The deposition plays an important role in the discovery phase of your disability lawsuit. It allows attorneys, both for the plaintiff and the insurance carrier, to discover facts about your disability case. In preparing for the disability deposition, the first thing we advise our clients is to only answer what is asked of you, no more, no less. And, always tell the truth; always. When you tell the truth there is zero risk of contradicting yourself or of having the other side question your credibility.
Preparing . . .
Before a scheduled disability deposition, we typically meet with our client to review prior statements, medical records, doctors’ narratives and any other relevant evidence to date. We also provide advice about what to do at the disability deposition. First, it is prudent to dress for the deposition as you would dress for business; simply and neatly. As with most life situations, impressions do count.
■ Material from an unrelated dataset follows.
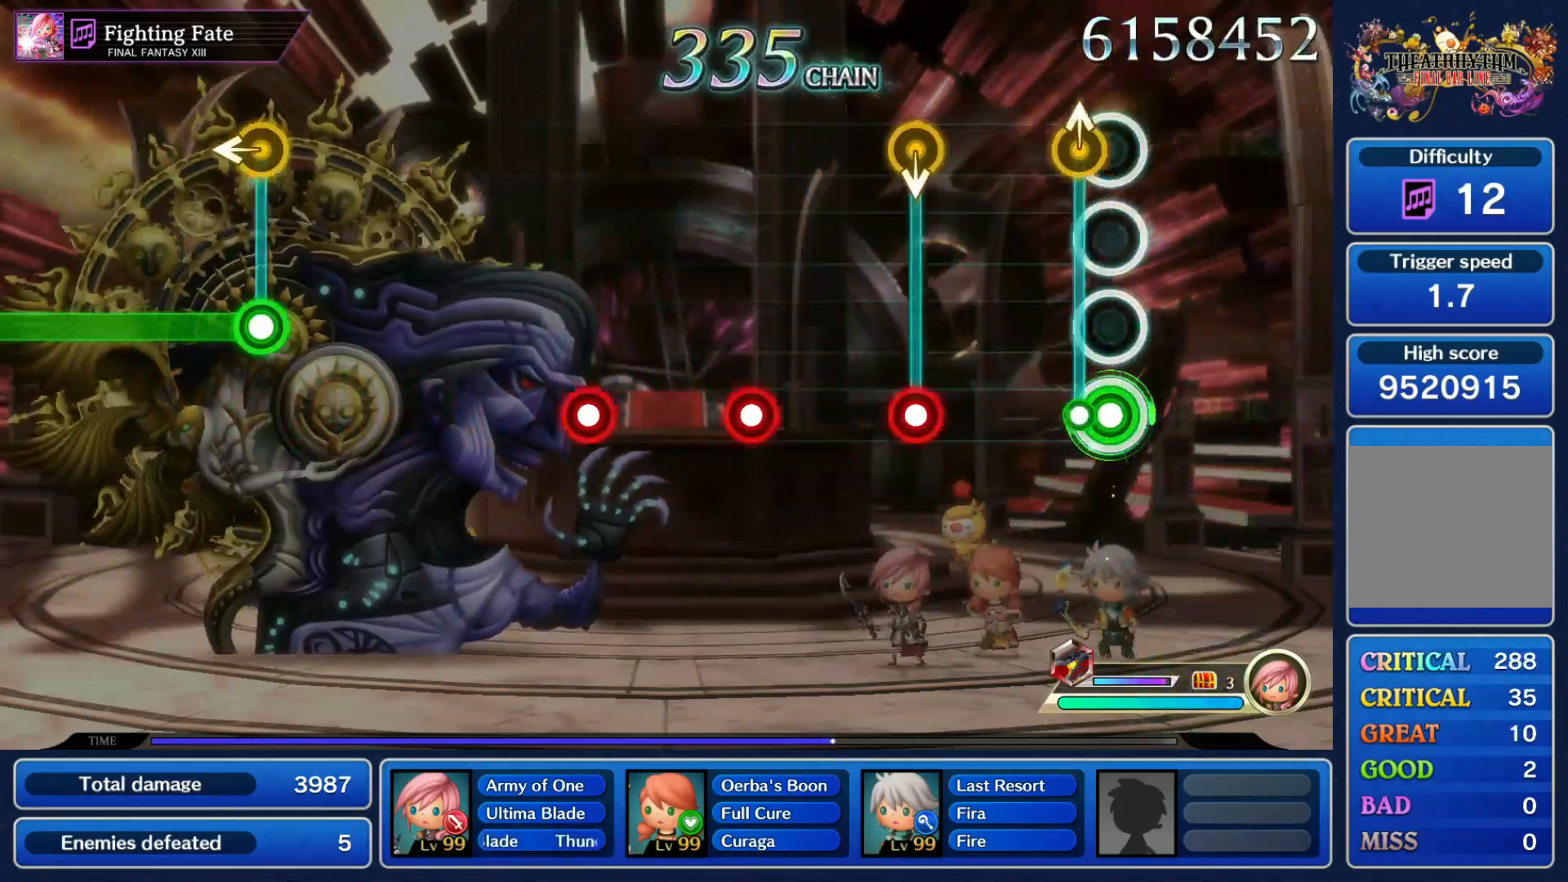
{"buttons": ["R1"], "left_stick": "center", "right_stick": "center"}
When it comes time for you to provide testimony, remember to remain calm. Although the opposing attorney may try to intimidate or anger you, stay focused. Answer all questions politely. Remember, it is not your job to argue with opposing counsel; leave that to your lawyer.
If you cannot remember, do not try to reconstruct events. Simply say, ‘I cannot remember.’ You don’t want to guess. An honest mistake could make it appear as if you aren’t being truthful.
Before answering any question, always wait a few seconds. If you are unsure of a question, ask for clarification. Or, you may ask to consult with your attorney. It is important to understand the question before providing an answer as you certainly don’t want to provide an incorrect answer. Keep your answers short and to the point. The disability deposition is not an opportunity for you to tell your side of the story. Rather, it is a fact-finding exercise for the attorneys.
One more thing, consider everything you say on the record, even when the stenographer is not taking notes. Throughout the disability deposition remember not to volunteer any information that is not asked of you.